● Aim of the task:
Return only the lines of the listing below that run from the line with "- Login to pod console" through the line with "- **Responsive Design**: Fully", both ends included, exactly as written.

+ + +

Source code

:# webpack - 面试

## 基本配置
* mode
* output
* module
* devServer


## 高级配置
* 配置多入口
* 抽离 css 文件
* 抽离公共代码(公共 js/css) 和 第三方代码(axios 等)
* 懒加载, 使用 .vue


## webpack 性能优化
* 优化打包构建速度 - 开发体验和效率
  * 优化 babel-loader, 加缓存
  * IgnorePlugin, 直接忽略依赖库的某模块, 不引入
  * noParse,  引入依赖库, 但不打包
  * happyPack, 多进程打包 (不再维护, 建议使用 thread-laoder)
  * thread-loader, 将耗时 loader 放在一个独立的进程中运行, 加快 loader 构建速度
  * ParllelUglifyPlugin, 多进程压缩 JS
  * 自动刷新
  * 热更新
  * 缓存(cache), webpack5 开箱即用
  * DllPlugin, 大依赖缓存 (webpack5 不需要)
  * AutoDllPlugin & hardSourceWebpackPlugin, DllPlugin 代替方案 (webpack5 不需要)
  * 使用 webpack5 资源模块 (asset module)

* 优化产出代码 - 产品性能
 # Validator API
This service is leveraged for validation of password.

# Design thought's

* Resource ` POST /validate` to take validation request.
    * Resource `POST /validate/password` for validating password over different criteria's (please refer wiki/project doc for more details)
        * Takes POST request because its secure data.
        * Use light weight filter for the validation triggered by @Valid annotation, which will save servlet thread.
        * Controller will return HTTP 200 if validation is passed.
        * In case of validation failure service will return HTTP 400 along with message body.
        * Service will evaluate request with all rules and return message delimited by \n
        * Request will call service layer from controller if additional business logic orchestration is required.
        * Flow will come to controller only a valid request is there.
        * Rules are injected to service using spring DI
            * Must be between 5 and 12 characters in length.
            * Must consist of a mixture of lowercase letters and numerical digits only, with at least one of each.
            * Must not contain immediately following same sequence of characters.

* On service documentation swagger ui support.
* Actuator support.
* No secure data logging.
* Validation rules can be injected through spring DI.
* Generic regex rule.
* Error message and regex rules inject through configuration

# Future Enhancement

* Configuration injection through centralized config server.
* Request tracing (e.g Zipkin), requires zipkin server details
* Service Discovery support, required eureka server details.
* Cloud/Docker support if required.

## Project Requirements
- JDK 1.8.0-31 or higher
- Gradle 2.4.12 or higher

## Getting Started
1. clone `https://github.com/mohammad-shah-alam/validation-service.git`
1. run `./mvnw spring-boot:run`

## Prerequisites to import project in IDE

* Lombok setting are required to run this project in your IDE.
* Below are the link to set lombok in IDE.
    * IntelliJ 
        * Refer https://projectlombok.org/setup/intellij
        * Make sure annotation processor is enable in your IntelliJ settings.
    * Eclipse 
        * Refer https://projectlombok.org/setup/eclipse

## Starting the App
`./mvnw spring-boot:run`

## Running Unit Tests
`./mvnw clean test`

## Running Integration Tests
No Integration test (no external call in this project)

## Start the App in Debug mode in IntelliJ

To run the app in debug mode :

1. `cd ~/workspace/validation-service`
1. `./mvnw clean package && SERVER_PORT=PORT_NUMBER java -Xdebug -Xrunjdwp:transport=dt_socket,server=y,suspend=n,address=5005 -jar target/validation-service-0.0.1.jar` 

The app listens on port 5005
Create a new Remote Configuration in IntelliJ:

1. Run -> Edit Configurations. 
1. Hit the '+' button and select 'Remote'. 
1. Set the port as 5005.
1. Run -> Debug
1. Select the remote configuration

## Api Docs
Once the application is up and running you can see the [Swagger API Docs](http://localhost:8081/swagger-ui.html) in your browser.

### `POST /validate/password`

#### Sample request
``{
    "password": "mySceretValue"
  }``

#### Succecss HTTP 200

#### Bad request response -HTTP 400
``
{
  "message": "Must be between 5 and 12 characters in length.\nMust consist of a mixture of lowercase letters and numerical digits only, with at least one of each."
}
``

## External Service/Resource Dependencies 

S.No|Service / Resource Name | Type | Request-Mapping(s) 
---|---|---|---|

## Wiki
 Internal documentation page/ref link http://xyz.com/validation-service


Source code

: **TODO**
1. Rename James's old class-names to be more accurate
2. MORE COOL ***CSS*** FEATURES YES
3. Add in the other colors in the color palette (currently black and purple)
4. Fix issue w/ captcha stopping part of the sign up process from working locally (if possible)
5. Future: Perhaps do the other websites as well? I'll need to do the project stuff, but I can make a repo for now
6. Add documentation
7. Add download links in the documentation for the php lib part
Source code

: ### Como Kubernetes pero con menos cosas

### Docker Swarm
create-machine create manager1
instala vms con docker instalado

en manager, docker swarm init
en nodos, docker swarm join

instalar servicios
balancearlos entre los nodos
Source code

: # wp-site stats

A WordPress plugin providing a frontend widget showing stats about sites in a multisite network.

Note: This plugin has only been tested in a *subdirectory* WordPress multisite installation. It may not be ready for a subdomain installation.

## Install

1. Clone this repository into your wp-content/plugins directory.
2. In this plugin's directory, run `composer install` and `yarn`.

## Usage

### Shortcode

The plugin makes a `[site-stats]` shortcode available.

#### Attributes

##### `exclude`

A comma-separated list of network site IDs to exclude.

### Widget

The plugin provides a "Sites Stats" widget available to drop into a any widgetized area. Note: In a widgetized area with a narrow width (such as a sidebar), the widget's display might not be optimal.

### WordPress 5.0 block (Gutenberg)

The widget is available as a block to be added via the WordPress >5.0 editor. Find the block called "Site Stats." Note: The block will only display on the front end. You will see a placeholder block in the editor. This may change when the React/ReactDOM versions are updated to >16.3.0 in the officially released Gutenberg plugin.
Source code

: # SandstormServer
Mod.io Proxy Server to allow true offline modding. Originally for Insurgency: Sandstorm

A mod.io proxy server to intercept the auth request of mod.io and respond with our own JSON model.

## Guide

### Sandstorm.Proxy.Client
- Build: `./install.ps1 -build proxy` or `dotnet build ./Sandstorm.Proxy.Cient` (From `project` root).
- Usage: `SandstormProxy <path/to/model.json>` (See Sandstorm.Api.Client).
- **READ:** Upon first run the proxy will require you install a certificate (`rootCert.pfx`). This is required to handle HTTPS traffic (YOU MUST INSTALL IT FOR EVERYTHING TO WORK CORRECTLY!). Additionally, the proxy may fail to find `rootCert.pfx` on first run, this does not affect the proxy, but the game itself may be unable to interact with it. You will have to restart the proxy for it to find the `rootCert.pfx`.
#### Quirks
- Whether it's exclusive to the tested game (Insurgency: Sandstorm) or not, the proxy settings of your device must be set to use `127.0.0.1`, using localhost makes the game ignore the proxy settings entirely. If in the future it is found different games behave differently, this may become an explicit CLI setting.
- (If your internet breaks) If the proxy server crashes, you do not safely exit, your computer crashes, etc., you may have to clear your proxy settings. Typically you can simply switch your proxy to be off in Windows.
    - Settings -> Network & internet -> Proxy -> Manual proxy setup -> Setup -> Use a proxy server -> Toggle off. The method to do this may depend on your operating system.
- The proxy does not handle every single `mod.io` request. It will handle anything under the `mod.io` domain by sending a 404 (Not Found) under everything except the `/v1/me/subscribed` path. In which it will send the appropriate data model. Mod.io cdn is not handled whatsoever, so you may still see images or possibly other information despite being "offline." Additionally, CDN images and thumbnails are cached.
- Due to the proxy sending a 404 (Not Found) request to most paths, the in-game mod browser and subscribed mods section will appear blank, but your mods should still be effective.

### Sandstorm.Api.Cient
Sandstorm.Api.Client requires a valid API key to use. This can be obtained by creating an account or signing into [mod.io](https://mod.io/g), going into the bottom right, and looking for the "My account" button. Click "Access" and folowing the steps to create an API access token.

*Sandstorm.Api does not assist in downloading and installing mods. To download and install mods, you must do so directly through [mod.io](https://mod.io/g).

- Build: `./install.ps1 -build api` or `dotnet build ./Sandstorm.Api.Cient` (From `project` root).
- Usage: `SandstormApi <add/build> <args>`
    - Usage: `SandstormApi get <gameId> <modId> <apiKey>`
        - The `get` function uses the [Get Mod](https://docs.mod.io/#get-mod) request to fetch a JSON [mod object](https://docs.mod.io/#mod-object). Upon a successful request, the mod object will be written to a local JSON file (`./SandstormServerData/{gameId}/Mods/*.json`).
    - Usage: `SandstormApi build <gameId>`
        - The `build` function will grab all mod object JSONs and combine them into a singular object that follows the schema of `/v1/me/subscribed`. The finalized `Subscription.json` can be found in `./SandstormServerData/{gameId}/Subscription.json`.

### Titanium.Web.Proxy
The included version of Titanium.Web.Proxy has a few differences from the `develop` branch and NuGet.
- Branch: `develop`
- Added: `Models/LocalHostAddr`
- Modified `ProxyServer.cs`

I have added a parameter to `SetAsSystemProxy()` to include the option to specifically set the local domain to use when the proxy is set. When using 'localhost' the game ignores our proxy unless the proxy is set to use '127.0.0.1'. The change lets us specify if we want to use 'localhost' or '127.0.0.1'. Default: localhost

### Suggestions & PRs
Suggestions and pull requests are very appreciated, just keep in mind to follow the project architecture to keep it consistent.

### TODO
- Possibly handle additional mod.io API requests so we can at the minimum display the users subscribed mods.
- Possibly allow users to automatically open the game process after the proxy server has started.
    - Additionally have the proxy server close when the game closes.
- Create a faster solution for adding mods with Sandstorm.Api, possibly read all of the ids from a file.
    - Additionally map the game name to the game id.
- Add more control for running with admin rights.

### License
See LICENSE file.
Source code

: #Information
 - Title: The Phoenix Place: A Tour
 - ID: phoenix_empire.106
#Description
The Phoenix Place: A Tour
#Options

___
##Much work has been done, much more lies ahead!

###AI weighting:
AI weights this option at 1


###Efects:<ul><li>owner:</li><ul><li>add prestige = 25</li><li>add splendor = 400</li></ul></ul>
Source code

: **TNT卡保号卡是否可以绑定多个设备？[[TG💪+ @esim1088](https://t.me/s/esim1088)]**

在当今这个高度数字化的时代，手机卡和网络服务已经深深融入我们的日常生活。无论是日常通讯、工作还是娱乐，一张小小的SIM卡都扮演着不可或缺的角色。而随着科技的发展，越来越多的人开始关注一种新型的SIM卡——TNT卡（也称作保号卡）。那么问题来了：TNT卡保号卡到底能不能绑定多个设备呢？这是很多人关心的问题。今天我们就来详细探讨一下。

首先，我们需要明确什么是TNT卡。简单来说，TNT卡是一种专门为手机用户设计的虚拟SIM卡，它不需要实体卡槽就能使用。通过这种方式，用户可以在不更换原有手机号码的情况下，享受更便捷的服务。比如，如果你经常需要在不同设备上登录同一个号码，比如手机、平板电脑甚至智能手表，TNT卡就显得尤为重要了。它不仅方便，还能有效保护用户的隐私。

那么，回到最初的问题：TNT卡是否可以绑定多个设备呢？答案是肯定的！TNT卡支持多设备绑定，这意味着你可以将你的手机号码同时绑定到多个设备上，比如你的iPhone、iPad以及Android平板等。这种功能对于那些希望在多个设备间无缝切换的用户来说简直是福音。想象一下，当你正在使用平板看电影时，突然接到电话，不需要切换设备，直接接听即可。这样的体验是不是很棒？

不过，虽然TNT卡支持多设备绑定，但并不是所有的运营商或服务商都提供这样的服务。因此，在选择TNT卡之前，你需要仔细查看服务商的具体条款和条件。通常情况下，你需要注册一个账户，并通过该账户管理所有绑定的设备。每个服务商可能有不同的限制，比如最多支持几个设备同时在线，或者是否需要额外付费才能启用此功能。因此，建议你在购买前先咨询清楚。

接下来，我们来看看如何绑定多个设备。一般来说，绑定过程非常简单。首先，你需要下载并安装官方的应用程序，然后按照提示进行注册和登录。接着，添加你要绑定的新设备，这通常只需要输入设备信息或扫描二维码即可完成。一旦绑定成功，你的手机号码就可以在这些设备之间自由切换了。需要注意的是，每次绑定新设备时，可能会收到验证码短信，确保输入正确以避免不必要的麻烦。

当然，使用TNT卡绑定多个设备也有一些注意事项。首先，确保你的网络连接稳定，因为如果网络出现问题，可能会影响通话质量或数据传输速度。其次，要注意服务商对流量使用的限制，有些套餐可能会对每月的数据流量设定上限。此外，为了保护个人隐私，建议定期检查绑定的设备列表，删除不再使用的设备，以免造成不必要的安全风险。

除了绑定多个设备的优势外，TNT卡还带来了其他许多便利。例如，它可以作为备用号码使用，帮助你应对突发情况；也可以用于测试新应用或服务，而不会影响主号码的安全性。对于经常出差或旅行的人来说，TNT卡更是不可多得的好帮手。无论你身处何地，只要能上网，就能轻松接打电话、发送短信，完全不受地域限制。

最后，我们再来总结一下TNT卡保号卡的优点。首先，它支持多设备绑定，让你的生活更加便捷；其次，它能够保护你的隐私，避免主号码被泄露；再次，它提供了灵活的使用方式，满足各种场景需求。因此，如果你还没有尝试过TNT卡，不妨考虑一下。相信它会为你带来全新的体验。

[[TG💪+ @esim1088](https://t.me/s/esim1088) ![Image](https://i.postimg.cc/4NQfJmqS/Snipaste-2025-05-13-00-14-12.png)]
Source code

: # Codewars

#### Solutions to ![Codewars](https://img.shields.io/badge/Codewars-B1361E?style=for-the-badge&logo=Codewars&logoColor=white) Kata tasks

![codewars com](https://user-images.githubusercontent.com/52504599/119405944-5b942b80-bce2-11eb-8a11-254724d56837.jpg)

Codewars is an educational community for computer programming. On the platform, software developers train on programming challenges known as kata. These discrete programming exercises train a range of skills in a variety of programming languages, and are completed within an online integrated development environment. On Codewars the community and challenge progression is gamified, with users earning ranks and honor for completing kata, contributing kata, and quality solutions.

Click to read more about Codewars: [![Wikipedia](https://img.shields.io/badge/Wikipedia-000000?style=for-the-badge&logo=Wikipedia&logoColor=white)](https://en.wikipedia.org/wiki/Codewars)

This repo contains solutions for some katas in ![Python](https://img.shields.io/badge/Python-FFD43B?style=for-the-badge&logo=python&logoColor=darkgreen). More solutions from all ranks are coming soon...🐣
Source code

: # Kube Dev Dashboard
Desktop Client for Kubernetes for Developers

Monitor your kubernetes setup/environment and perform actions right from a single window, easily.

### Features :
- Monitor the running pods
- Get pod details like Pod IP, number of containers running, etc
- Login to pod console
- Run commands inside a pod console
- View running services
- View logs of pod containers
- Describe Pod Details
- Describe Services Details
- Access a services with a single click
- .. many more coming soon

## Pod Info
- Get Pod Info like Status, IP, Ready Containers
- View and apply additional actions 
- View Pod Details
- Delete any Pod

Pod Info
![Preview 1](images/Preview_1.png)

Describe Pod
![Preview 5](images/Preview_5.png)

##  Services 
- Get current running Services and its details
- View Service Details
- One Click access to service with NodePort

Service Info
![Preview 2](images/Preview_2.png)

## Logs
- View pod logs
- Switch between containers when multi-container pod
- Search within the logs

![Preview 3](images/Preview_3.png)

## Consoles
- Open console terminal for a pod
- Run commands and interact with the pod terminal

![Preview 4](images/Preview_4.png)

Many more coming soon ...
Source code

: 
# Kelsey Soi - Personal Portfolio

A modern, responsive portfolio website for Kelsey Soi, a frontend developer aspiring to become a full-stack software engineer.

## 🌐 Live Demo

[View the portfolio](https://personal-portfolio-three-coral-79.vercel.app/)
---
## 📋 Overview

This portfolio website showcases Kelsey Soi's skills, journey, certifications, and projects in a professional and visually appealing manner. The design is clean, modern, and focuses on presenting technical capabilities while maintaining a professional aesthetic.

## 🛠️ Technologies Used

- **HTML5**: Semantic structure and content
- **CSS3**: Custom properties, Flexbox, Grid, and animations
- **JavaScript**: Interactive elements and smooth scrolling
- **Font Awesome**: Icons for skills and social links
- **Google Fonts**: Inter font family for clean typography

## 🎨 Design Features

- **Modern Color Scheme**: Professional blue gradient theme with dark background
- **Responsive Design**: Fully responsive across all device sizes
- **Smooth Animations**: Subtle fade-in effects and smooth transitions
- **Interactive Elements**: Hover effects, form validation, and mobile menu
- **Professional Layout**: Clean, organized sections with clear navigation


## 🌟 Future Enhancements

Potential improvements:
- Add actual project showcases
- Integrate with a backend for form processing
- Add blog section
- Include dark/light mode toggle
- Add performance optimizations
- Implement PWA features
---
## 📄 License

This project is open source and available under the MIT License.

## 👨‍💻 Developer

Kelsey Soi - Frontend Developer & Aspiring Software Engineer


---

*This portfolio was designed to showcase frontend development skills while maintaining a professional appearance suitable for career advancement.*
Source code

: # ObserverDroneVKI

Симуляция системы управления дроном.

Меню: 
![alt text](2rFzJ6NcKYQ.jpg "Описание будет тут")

+ + +

● Solution:
- Login to pod console
- Run commands inside a pod console
- View running services
- View logs of pod containers
- Describe Pod Details
- Describe Services Details
- Access a services with a single click
- .. many more coming soon

## Pod Info
- Get Pod Info like Status, IP, Ready Containers
- View and apply additional actions 
- View Pod Details
- Delete any Pod

Pod Info
![Preview 1](images/Preview_1.png)

Describe Pod
![Preview 5](images/Preview_5.png)

##  Services 
- Get current running Services and its details
- View Service Details
- One Click access to service with NodePort

Service Info
![Preview 2](images/Preview_2.png)

## Logs
- View pod logs
- Switch between containers when multi-container pod
- Search within the logs

![Preview 3](images/Preview_3.png)

## Consoles
- Open console terminal for a pod
- Run commands and interact with the pod terminal

![Preview 4](images/Preview_4.png)

Many more coming soon ...
Source code

: 
# Kelsey Soi - Personal Portfolio

A modern, responsive portfolio website for Kelsey Soi, a frontend developer aspiring to become a full-stack software engineer.

## 🌐 Live Demo

[View the portfolio](https://personal-portfolio-three-coral-79.vercel.app/)
---
## 📋 Overview

This portfolio website showcases Kelsey Soi's skills, journey, certifications, and projects in a professional and visually appealing manner. The design is clean, modern, and focuses on presenting technical capabilities while maintaining a professional aesthetic.

## 🛠️ Technologies Used

- **HTML5**: Semantic structure and content
- **CSS3**: Custom properties, Flexbox, Grid, and animations
- **JavaScript**: Interactive elements and smooth scrolling
- **Font Awesome**: Icons for skills and social links
- **Google Fonts**: Inter font family for clean typography

## 🎨 Design Features

- **Modern Color Scheme**: Professional blue gradient theme with dark background
- **Responsive Design**: Fully responsive across all device sizes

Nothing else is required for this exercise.